Cermak- as far as I know, Chicago's only Bohemian mayor- was a folk hero among the people in whose midst I was raised. He wasn't merely somebody who got himself shot for opposing Capone (and no Chicagoan is naive enough to actually believe the generally-repeated story that Giuseppe Zangara was shooting at President-elect Franklin Roosevelt that night in Miami!). This "reform mayor" was a reformer only in the sense that he opposed Capone and his ilk; Cermak was, in fact, the true founder of Chicago's Democratic Machine. It was he who first figured out that if you put together an ethnically-balanced ticket in city elections, you could bind the communities from which each of the candidates came to the ticket as a whole.
But I digress. Nearly all of the people in the Bohemian part of South Lawndale (aka "Little Village") were- like Cermak himself- Roman Catholic. Catholicism was not an optional feature of Bohemian identity; from the chimes from the steeple of Epiphany, the local Catholic church, every quarter hour (by which we always knew the time- and thus, when to come home for dinner- no matter where we were in the neighborhood) to the games interrupted for playmates' catechism classes and the meatless dinners at friend's houses on Friday evenings, it was something which flavored life in the community as much as the garlic flavored the prasky. There were few, if any, Hussites in South Lawndale!

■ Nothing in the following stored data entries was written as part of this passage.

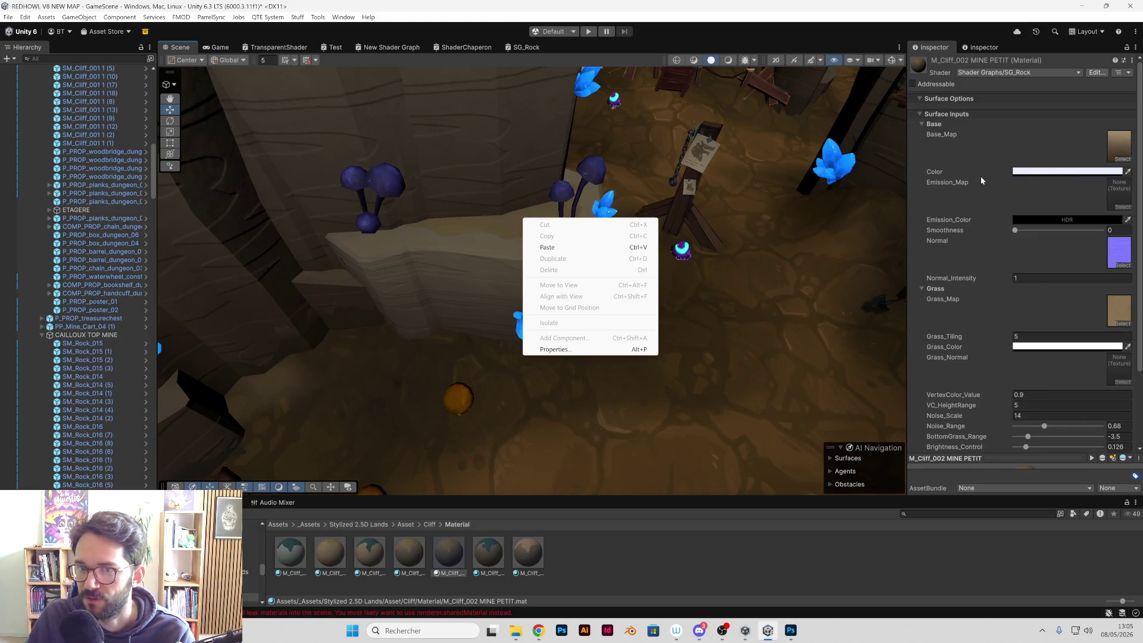
left_click(711, 39)
left_click(1097, 172)
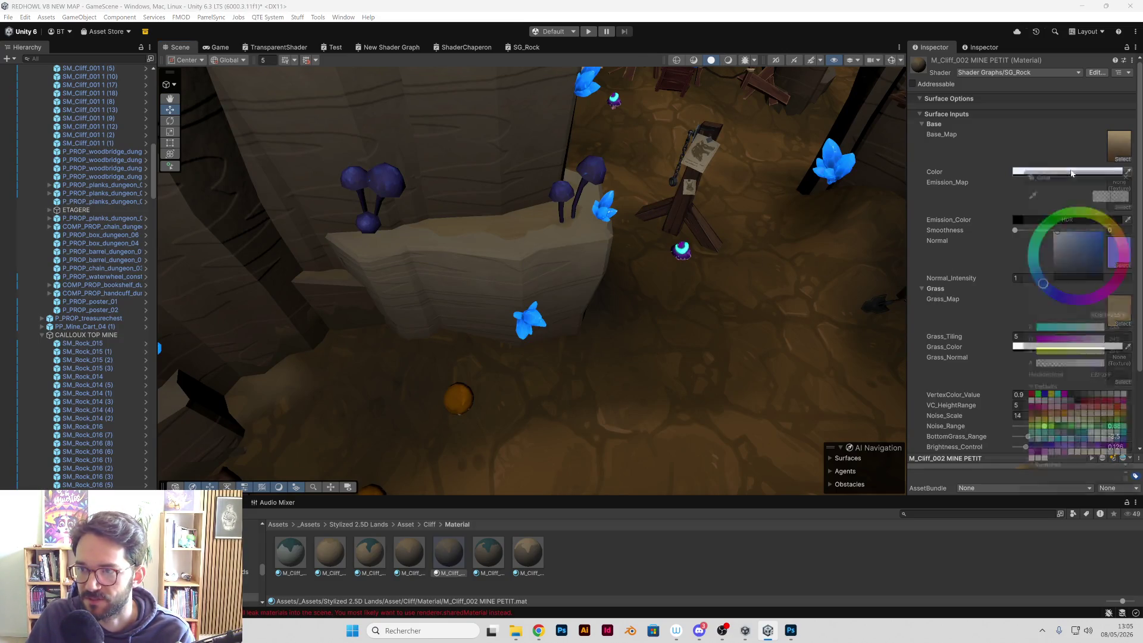
left_click_drag(1060, 243, 1043, 241)
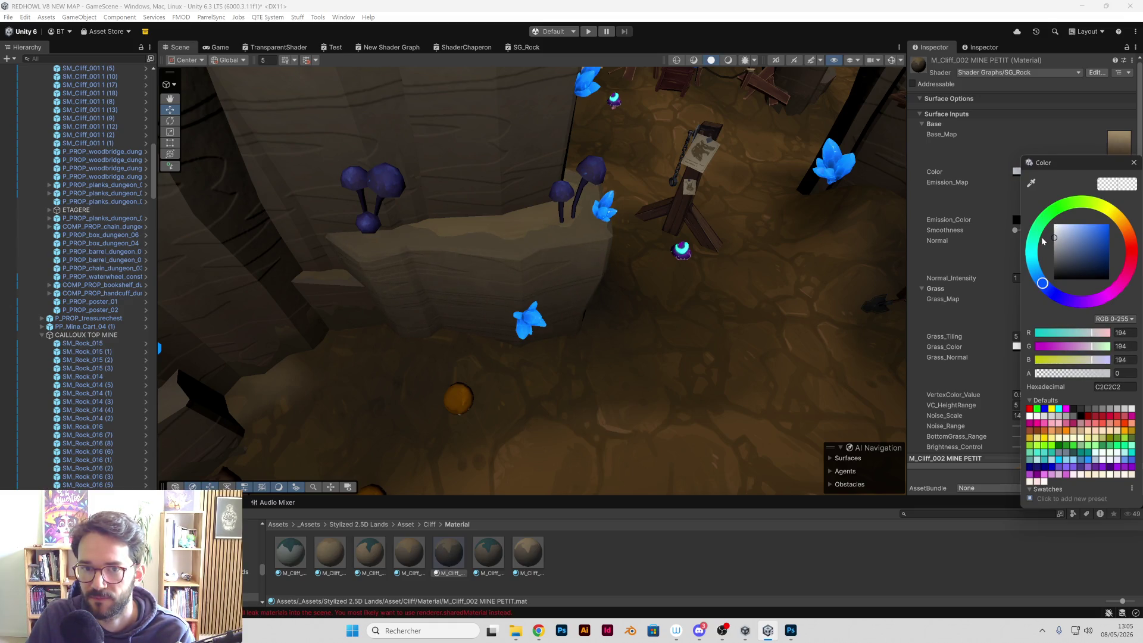
Step: Preview the grey cliffs with Scene lighting on and off, then select a cliff
mouse_move(595, 262)
left_mouse_down()
mouse_move(722, 297)
mouse_move(705, 297)
mouse_move(722, 237)
mouse_move(809, 59)
left_mouse_up()
left_click(727, 61)
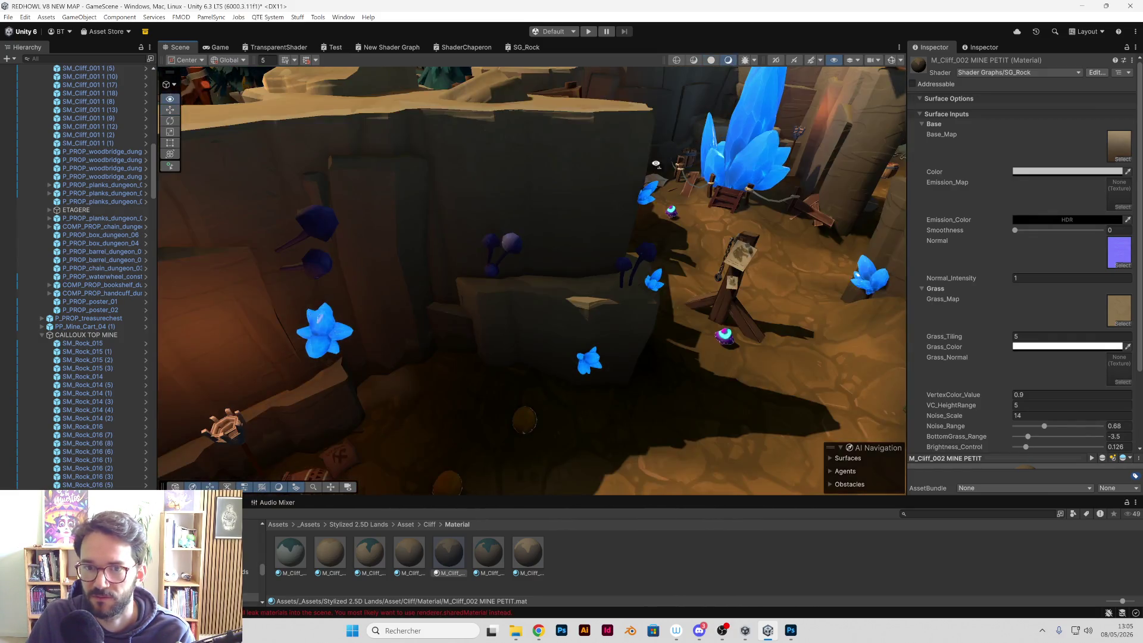
left_click_drag(774, 119, 652, 211)
mouse_move(662, 206)
left_mouse_down()
mouse_move(494, 236)
mouse_move(478, 230)
mouse_move(599, 221)
mouse_move(604, 232)
mouse_move(530, 230)
mouse_move(661, 122)
left_mouse_up()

There were, to be sure, a few of us "Publics" here and there (religion in South Lawndale was spoken of in terms neither of theology nor ecclesiastical affiliation, but rather in terms of the type of school to which one sent one's kids; the German Lutheran community which surrounded Grace, and sent its children to its own parochial school, was an aberration nobody quite knew what to do with). Our neighborhood was not only a Bohemian neighborhood, but a Catholic one. The thought that the first could be separated from the second would never have occurred to the people of Bohemian South Lawndale.
Not spoken of much was the fact that the homeland of our neighborhood's culture was behind the Iron Curtain, and that a goodly percentage of the people who lived there had relatives for whom that was also true. Not even 1968's "Prague Spring," which took place while I still lived there, was much discussed- at least with the "Publics."
The Old Neighborhood was ceasing to be Bohemian by the time we moved to the Northwest Side, closer to my father's relatives (we had been the last of my mother's family to remain in South Lawndale). There, the community was Polish rather than Bohemian. There were many, many more Poles than Bohemians in Chicago, of course; only Warsaw has more. They were just as Catholic- and, at least in the eyes of a "Public" like myself, there were many cultural resemblances. But kielbasa and bigos replaced the prasky and smoked butt, and the roast pork and dumplings somehow didn't taste quite the same. Non-Catholics were not the oddities they were in Little Village, either. Belmont-Cragin and Jefferson Park were just not monolithic ethnic enclaves, the way South Lawndale had been.
South Lawndale was changing, too. Chicago's Mexican community had moved right up Milwaukee Road through what once was the South Side's Polish neighborhood, and from there up 26th Street- the "main drag" of South Lawndale- in a path which traced the bus route I used to take home from the Loop. Before long, South Lawndale would be a Mexican neighborhood, as it remains to this day- the largest such community, in fact, in the Midwest.
Bohemia and the Czech Republic as a whole are free now. The Iron Curtain and the Russians are gone. But what it is to be a Bohemian, it seems, has changed during the years they were there in ways the people back in South Lawndale wouldn't have thought possible.
It doesn't mean being Catholic anymore. It doesn't even mean being Christian. The Czech Republic, alas, is just one more part of that extended and unprecedentedly atheistic society known as modern Europe.
Despite the European Union' s refusal to officially acknowledge it, Christianity has been played an utterly foundational role in Europe's history. That affectedly world-weary, dreary materialism and cynical, anti-religious pseudo-sophistication which afflicts contemporary Europe involves a denial of a central part of its own historical identity. The years of Communism seem to have left the Czech Republic even more bereft of that vital part of its own identity than is the rest of Europe. Only Lutheran Estonia seems to have been more thoroughly de-Christianized by its decades under Communist rule.
I am not Bohemian myself. But having grown up where I did, I cannot imagine that such a Bohemia is truly still itself. A pastor I once knew used to say that unbelief is a form of mental illness, an irrational rejection of reality which also inherently involves a rejection of our truest selves. I hope Bohemia-and all of the Czech Republic- eventually find themselves again.
I hope Europe does. If the truth be told, neither Germany nor the Six Counties of Northern Ireland are the most Christian of places these days, either- and those are my people. They, too, are poorer for having forgotten who they are.
Comments
Good comments on Europe.
"That affectedly world-weary, dreary materialism and cynical, anti-religous pseudo-sophistication"
Yep. But America, too, is headed in that direction. But we don't care, as long as the handbasket we're traveling in has all the entertainment options.
America is indeed heading in the same direction. But we are thankfully very far from being as far gone as Europe is. From this preserve us, Heavenly Father!